Since 1984, Arizona’s “economic loss rule” has prevented an aggrieved party from recovering purely economic damages under tort law unless the tort (e.g., negligence) was accompanied by physical harm—either in the form of personal injury or damage to other property.
The economic loss rule has historically applied to construction cases. However, in its March 2009 decision in Valley Forge Insurance Company v. Sam’s Plumbing, the Arizona Court of Appeals surprised the state’s construction industry (and construction attorneys) by ruling that the economic loss rule did not bar a negligence claim against a plumbing subcontractor for damages caused by a gas line explosion.
Gas Explosion
This case arose from a gas explosion that occurred in a southern Arizona shopping center that was insured by Valley Forge. The explosion, which severely damaged the shopping center but did not cause bodily injury or damage to any personal property, was allegedly caused by negligent gas line work performed by Sam’s Plumbing.
The shopping center owner put in a claim to Valley Forge for property and business interruption damages caused by the gas explosion. Valley Forge paid more than $1.1 million to the shopping center owner as full compensation for the damages.
Valley Forge then asserted a subrogation claim for negligence against Sam’s Plumbing to recover its $1.1 million payout. Sam’s Plumbing filed a motion for summary judgment, arguing the economic loss rule barred Valley Forge’s claim. Based on prior cases the trial court granted Sam’s Plumbing’s motion.
Appeal
The Court of Appeals first looked at the protections afforded by contract law versus tort law. The Court noted that, in the property damage context, contract law focuses on standards of quality as defined by the contracting parties, while tort law focuses on the objective reasonableness of certain conduct and the actual harm it causes. The Court then explained that the decision as to whether contract or tort law applies is not a hard and fast rule (as the economic loss rule has been applied over the years in Arizona), but instead is based on three equally important factors:
• The nature of the defect causing the loss;
• How the loss occurred; and;
• The type of loss for which the plaintiff seeks redress.
The Court further noted that the first factor looks at whether quality or safety concerns are primary; the second considers whether the loss results from a slow deterioration or a sudden accident or calamity; and the third examines the nature of the loss claimed.
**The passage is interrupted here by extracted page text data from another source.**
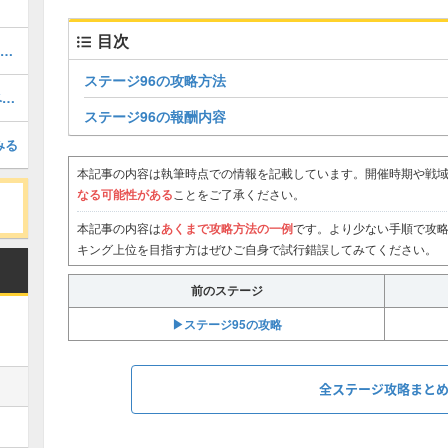
目次
UR装飾物の強化優先度と汎用装飾物部品の入手方法
ステージ96の攻略方法
シーズン6：忘却の雨林の新要素とイベントまとめ
ステージ96の報酬内容
みる
本記事の内容は執筆時点での情報を記載しています。開催時期や戦域
なる可能性がある
ことをご了承ください。
本記事の内容は
あくまで攻略方法の一例
です。より少ない手順で攻
キング上位を目指す方はぜひご自身で試行錯誤してみてください。
前のステージ
▶︎ステージ95の攻略
全ステージ攻略まと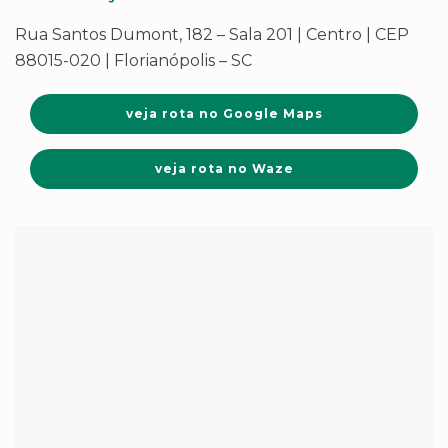
Rua Santos Dumont, 182 – Sala 201 | Centro | CEP
88015-020 | Florianópolis – SC
veja rota no Google Maps
veja rota no Waze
Applying these factors to the facts present in Valley Forge, the Court determined that there was no reason to preclude the tort action. The Court noted that Sam’s Plumbing contracted with the tenant to do limited work to the tenant’s space, and the resulting explosion severely damaged not only the tenant’s space but other parts of the shopping center as well. The Court determined that the deficient work on the gas pipes did not simply fall below the quality standards specified in the tenant’s contract. Instead, the work presented an extreme risk of danger to everyone and everything around the piping.
Finally, the Court found that the explosion in this case is the exact type of sudden calamity or extraordinary event that is routinely governed by tort law.
Ruling
The Court ruled that, in a construction defect case, the economic loss rule should be analyzed as it was by the Arizona Supreme Court in a products liability case, Salt River Project Agric. Improvement & Power Dist. v. Westinghouse Elec. Corp. The Court explained that, in Salt River, the Supreme Court did not create a bright-line test for determining whether to apply tort or contract law to a given case but, rather, utilized a balancing-of-the-factors test.
Finally, although the Court of Appeals recognized the public policy goals of the economic loss rule to assure that contract law does not “drown in a sea of tort” and to encourage parties to efficiently negotiate the potential liabilities arising from contractual relationships, the Court noted that tort law also pursues important societal goals.
The Court found that Sam’s Plumbing had a general duty under tort law, separate from any contractually assumed obligation, to exercise reasonable care in any work undertaken. This duty included the specific duty to take precautions to avoid a dangerous gas explosion.
The Court held, therefore, that if Sam’s Plumbing breached this duty, Sam’s Plumbing was liable for all of the resulting economic damages.
Impact on Contractors
If the economic loss rule no longer precludes tort claims in Arizona construction defect cases, what is the consequence for contractors?
One major effect of the Valley Forge decision is that Arizona’s statute of repose (A.R.S. § 12-552) would no longer provide the same degree of protection to contractors. Prior to Valley Forge, contractors could be sued for property damage only under contract law. The statute of repose mandates that no claim under contract law can be brought longer than eight years after the project was completed.
However, by its very wording, the statute of repose applies only to contract claims. Tort claims, on the other hand, can be brought at any time within two years after the claim is discovered. Under Valley Forge, owners can now bring claims against contractors under tort law as long as the claim is brought within two years after it is discovered.
In other words, the statute of repose would no longer provide a date certain after which the contractor was safe from being sued for claims arising from work it performed.